> **Instructions to follow**:
Where a line holds the word "down", copy that line from the data below.

> **Data excerpt**:
---
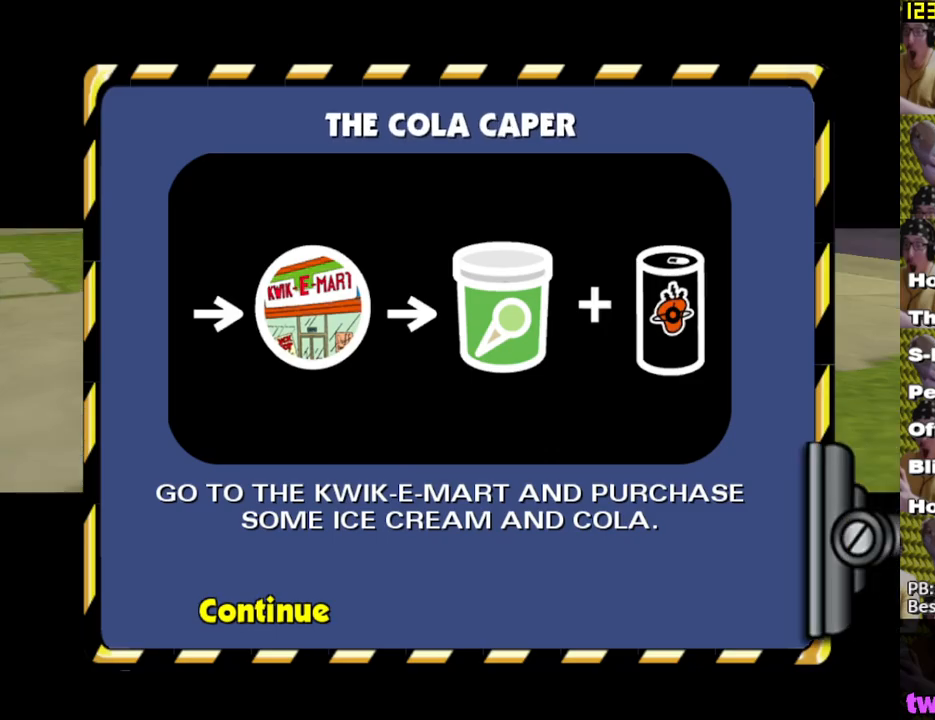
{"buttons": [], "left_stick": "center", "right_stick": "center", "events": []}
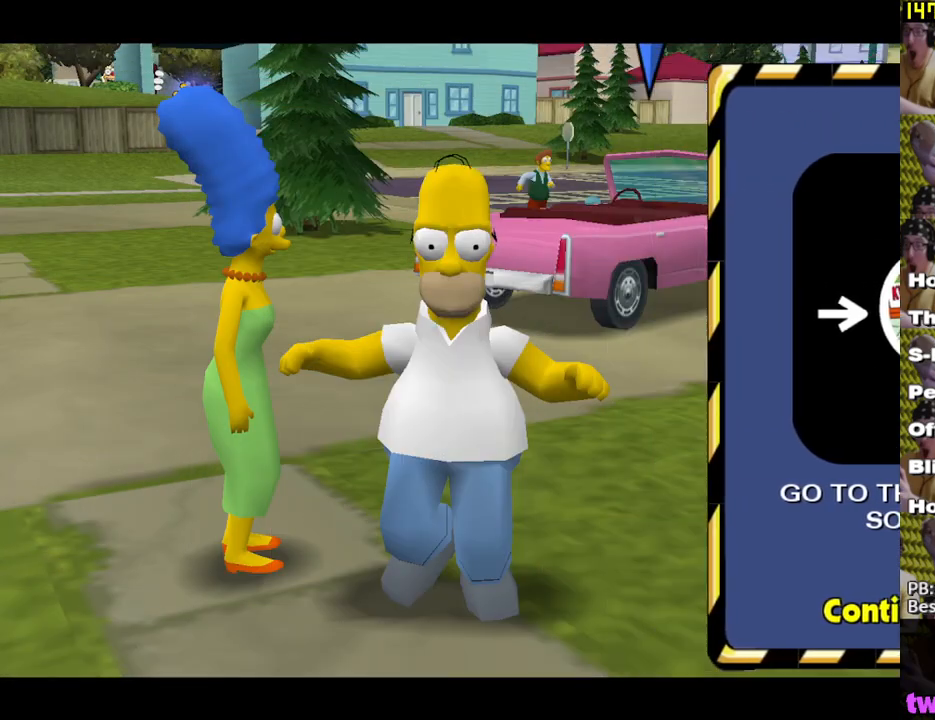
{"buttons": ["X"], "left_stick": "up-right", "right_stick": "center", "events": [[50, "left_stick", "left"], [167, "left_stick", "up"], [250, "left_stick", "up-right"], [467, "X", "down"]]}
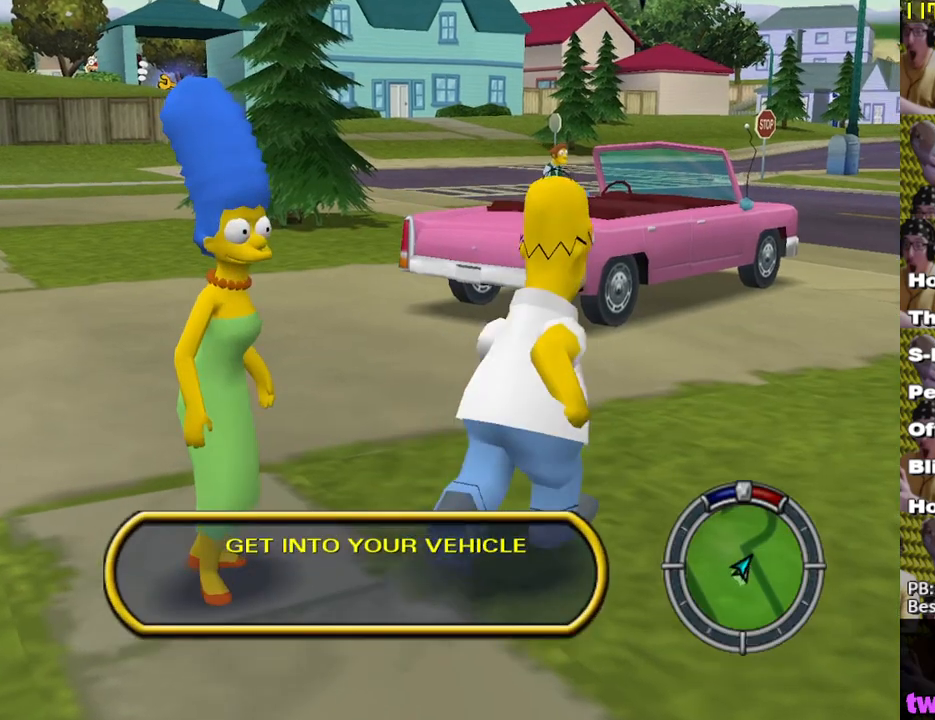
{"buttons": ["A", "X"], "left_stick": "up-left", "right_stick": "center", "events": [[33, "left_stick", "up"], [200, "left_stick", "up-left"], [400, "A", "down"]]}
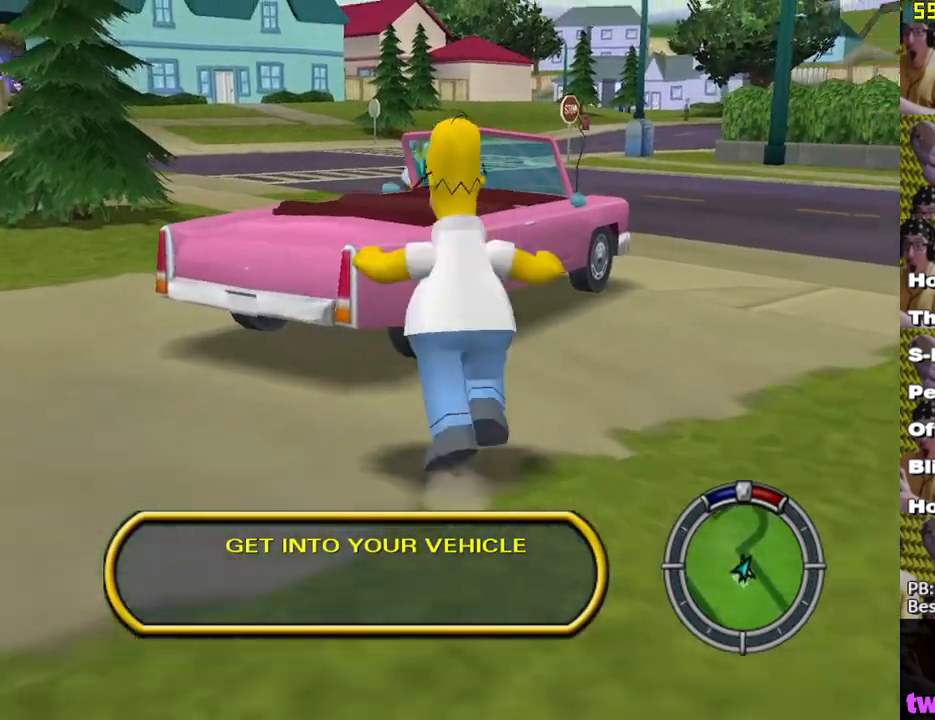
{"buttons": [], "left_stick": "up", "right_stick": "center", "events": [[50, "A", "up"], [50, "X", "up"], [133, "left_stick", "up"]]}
---
> **The answer**:
{"buttons": ["X"], "left_stick": "up-right", "right_stick": "center", "events": [[50, "left_stick", "left"], [167, "left_stick", "up"], [250, "left_stick", "up-right"], [467, "X", "down"]]}
{"buttons": ["A", "X"], "left_stick": "up-left", "right_stick": "center", "events": [[33, "left_stick", "up"], [200, "left_stick", "up-left"], [400, "A", "down"]]}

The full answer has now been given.